Goldman Sachs has won initial approval from Chinese regulatory authorities for a wealth management joint venture with ICBC, one of China’s largest banks, as Wall Street expands its presence in the country.
Goldman Sachs Asset Management will hold a 51 per cent stake in the venture, while ICBC wealth management, a subsidiary of the bank, will own the rest.
Foreign asset managers are rushing to capitalise on China’s vast pool of savings as the government liberalises its tightly controlled financial system.
BlackRock, the world’s biggest asset manager, this month said it had received permission to start a wealth management joint venture with China Construction Bank and Singapore’s state fund Temasek.
Wealth management products in China are typically distributed through the domestic banking network, pushing foreign asset managers into partnerships with local banks.
The industry is regulated by the China banking and insurance regulatory commission, CBIRC. Goldman said that the partnership had preliminary approval from the CBIRC.

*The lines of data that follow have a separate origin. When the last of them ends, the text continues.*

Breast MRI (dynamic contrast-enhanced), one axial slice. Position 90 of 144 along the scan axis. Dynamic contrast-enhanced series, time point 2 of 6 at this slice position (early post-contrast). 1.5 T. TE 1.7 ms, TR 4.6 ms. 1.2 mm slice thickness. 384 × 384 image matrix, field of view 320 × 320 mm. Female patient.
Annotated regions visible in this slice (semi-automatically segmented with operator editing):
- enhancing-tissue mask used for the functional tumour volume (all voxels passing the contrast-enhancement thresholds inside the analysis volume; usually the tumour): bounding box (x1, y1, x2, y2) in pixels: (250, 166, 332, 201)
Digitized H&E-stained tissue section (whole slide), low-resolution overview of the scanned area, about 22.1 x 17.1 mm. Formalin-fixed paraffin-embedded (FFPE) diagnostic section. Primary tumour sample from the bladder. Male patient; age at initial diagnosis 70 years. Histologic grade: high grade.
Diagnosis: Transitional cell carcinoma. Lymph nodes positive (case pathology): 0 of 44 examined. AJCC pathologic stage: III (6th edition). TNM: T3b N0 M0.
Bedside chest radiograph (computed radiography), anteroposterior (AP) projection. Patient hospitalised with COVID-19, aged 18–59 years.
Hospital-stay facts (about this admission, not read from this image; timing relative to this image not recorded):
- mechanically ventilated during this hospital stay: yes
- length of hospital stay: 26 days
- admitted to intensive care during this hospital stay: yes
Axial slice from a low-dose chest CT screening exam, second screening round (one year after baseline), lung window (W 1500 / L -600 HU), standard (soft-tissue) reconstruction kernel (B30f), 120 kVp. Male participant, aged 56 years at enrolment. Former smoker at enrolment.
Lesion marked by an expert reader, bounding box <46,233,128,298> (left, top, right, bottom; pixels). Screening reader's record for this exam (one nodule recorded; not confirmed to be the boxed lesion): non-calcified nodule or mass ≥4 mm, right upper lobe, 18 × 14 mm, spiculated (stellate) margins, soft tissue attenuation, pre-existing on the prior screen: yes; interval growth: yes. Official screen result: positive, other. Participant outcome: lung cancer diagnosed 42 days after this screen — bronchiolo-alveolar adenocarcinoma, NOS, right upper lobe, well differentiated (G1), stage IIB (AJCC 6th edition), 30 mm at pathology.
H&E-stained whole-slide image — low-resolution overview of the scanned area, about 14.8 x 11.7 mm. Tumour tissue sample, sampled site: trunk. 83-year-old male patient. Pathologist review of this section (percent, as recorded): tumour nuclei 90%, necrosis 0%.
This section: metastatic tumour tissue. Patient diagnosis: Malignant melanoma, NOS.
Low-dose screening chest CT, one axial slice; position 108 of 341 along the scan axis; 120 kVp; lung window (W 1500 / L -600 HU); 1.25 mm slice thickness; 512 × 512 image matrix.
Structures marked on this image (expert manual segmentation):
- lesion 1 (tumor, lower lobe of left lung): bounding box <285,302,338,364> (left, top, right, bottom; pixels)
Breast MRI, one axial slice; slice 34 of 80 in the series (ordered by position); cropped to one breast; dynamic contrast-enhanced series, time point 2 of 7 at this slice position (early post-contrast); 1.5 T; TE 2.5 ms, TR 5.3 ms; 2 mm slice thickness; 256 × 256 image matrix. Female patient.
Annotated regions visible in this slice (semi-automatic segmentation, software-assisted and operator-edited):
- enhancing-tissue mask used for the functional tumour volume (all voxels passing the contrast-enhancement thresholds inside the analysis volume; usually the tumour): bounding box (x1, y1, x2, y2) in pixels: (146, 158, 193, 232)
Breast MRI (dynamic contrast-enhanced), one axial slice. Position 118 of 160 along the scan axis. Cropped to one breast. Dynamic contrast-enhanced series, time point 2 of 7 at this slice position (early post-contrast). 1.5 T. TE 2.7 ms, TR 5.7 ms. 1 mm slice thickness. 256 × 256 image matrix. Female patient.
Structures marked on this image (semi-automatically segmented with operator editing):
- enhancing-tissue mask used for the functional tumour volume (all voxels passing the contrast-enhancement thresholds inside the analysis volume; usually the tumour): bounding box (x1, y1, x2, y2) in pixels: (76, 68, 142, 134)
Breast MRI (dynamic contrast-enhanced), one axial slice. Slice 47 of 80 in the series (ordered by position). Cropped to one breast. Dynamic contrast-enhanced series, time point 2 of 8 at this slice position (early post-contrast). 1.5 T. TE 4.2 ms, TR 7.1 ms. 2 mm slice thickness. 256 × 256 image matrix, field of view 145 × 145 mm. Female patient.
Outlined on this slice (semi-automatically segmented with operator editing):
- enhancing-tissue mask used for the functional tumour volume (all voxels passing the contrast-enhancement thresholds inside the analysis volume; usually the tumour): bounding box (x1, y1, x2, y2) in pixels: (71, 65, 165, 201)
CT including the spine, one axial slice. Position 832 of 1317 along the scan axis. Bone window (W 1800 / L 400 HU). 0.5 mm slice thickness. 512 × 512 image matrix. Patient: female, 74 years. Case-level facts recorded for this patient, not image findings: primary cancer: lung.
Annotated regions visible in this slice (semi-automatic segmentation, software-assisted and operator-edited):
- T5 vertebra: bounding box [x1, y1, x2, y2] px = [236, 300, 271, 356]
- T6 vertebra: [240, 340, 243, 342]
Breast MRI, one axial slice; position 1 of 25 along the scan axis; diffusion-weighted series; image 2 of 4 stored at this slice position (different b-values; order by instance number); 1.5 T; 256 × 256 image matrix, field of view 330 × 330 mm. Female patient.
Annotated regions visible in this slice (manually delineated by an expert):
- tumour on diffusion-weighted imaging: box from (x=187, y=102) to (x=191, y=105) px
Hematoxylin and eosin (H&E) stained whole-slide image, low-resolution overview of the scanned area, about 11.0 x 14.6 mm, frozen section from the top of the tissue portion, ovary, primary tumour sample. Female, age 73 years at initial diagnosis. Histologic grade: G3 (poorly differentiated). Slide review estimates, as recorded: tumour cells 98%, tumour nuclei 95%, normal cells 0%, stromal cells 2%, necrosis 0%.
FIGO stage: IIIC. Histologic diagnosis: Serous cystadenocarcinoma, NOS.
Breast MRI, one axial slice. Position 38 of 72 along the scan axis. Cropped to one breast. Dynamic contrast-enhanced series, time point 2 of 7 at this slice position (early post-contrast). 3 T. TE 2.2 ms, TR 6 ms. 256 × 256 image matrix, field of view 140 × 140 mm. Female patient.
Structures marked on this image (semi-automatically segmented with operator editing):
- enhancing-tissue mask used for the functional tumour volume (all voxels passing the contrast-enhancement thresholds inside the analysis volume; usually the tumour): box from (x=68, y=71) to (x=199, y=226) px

“China’s wealth management industry has grown on the back of increased household wealth and continued financial market reform,” said Tuan Lam, head of the client business for Asia Pacific ex-Japan at Goldman Sachs Asset Management.
“This joint venture with China’s pre-eminent financial institution will accelerate our objective of establishing a leadership position in one of the world’s largest, fastest-growing wealth management opportunities,” he added.
Goldman’s global investment research arm estimates that investable assets by Chinese households will exceed $70tn by 2030, more than half of which will be allocated to products such as securities, mutual funds and wealth management products.
A report from Boston Consulting Group and China Everbright Bank showed that China’s wider wealth market was worth Rmb121.6tn ($18.9tn) in 2020, up 10 per cent from a year earlier.
Amundi, the French asset manager, became the first foreign company to launch a majority foreign-owned wealth management business last year when it partnered with Bank of China. JPMorgan Asset Management last year unveiled plans to buy out its mutual fund joint venture partner.
Government reforms in China have encouraged greater foreign involvement across financial services, including allowing foreign companies to own mutual fund businesses fully for the first time.